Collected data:
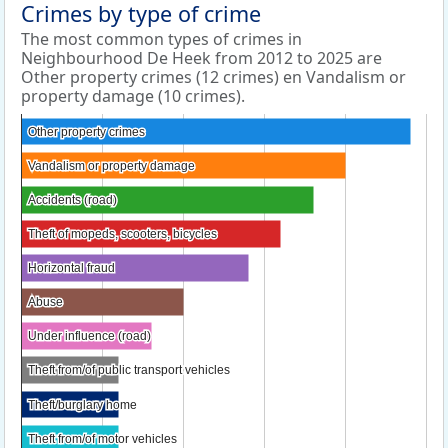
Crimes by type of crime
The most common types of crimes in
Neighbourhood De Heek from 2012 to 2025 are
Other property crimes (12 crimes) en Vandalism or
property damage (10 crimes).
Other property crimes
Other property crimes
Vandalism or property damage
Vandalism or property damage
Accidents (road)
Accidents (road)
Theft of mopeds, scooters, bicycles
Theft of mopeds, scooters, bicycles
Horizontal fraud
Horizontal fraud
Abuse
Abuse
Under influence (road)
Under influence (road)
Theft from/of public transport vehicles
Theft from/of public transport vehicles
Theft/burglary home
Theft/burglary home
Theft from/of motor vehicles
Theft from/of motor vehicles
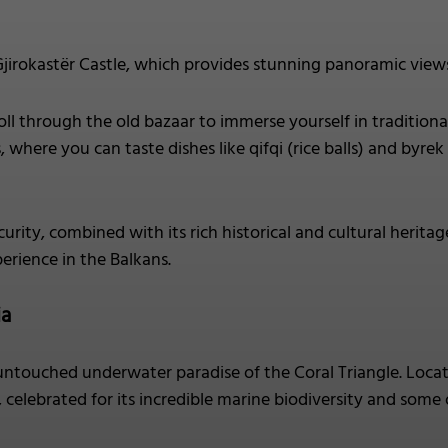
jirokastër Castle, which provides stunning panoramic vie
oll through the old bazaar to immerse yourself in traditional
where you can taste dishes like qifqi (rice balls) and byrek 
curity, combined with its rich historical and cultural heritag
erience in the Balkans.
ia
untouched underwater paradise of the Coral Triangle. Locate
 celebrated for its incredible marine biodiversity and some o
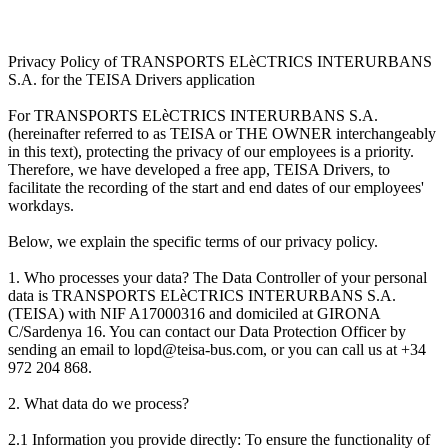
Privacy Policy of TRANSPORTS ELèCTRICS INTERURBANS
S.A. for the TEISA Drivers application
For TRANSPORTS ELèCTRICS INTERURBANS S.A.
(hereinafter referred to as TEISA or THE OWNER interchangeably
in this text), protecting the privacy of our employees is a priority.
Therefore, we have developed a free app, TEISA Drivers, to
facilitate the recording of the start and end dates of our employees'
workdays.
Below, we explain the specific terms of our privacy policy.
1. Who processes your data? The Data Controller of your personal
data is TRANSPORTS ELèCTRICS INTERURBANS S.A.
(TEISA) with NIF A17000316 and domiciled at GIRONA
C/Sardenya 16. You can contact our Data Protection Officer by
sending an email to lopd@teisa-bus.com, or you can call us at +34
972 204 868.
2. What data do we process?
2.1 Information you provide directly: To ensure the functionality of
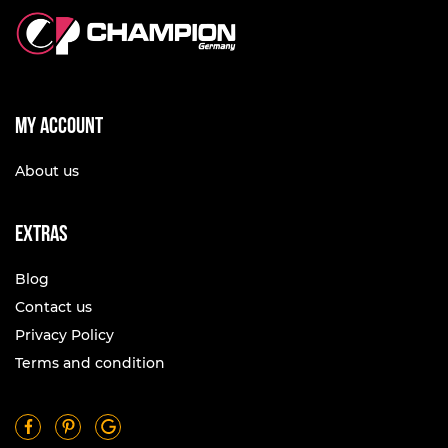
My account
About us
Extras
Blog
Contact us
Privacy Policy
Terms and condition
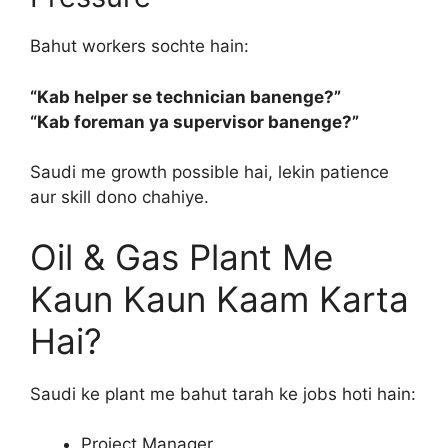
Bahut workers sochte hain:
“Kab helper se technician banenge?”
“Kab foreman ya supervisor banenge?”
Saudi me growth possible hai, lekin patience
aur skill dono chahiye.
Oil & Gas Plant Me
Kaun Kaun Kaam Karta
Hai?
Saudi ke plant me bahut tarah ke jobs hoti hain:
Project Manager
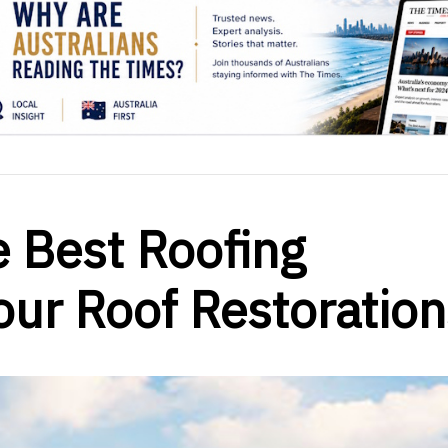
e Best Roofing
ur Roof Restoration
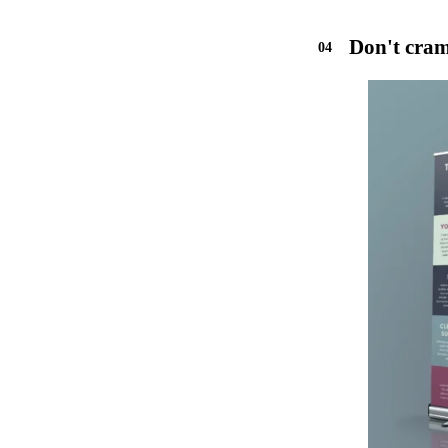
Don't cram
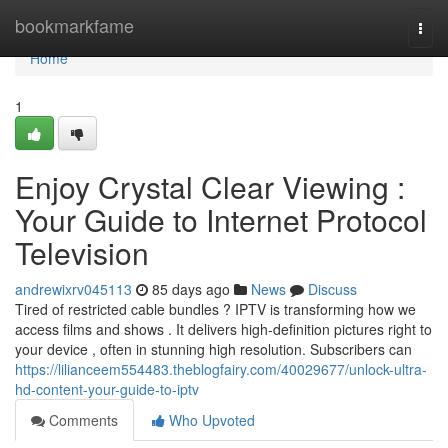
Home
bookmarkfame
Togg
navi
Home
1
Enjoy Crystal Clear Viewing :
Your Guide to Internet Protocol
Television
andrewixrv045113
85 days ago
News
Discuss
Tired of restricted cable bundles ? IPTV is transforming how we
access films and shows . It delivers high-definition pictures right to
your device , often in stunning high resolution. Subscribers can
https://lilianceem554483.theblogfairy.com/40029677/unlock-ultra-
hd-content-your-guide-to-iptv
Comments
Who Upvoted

* Prompt
Reproduce the text of every entry above line for line, changing nothing. Leave the pictures out.

* Solution
Crimes by type of crime
The most common types of crimes in
Neighbourhood De Heek from 2012 to 2025 are
Other property crimes (12 crimes) en Vandalism or
property damage (10 crimes).
Other property crimes
Other property crimes
Vandalism or property damage
Vandalism or property damage
Accidents (road)
Accidents (road)
Theft of mopeds, scooters, bicycles
Theft of mopeds, scooters, bicycles
Horizontal fraud
Horizontal fraud
Abuse
Abuse
Under influence (road)
Under influence (road)
Theft from/of public transport vehicles
Theft from/of public transport vehicles
Theft/burglary home
Theft/burglary home
Theft from/of motor vehicles
Theft from/of motor vehicles
jirokastër Castle, which provides stunning panoramic vie
oll through the old bazaar to immerse yourself in traditional
where you can taste dishes like qifqi (rice balls) and byrek 
curity, combined with its rich historical and cultural heritag
erience in the Balkans.
ia
untouched underwater paradise of the Coral Triangle. Locate
 celebrated for its incredible marine biodiversity and some o
Privacy Policy of TRANSPORTS ELèCTRICS INTERURBANS
S.A. for the TEISA Drivers application
For TRANSPORTS ELèCTRICS INTERURBANS S.A.
(hereinafter referred to as TEISA or THE OWNER interchangeably
in this text), protecting the privacy of our employees is a priority.
Therefore, we have developed a free app, TEISA Drivers, to
facilitate the recording of the start and end dates of our employees'
workdays.
Below, we explain the specific terms of our privacy policy.
1. Who processes your data? The Data Controller of your personal
data is TRANSPORTS ELèCTRICS INTERURBANS S.A.
(TEISA) with NIF A17000316 and domiciled at GIRONA
C/Sardenya 16. You can contact our Data Protection Officer by
sending an email to lopd@teisa-bus.com, or you can call us at +34
972 204 868.
2. What data do we process?
2.1 Information you provide directly: To ensure the functionality of
My account
About us
Extras
Blog
Contact us
Privacy Policy
Terms and condition
Bahut workers sochte hain:
“Kab helper se technician banenge?”
“Kab foreman ya supervisor banenge?”
Saudi me growth possible hai, lekin patience
aur skill dono chahiye.
Oil & Gas Plant Me
Kaun Kaun Kaam Karta
Hai?
Saudi ke plant me bahut tarah ke jobs hoti hain:
Project Manager
e Best Roofing
ur Roof Restoration
Don't cram
Home
bookmarkfame
Togg
navi
Home
1
Enjoy Crystal Clear Viewing :
Your Guide to Internet Protocol
Television
andrewixrv045113
85 days ago
News
Discuss
Tired of restricted cable bundles ? IPTV is transforming how we
access films and shows . It delivers high-definition pictures right to
your device , often in stunning high resolution. Subscribers can
https://lilianceem554483.theblogfairy.com/40029677/unlock-ultra-
hd-content-your-guide-to-iptv
Comments
Who Upvoted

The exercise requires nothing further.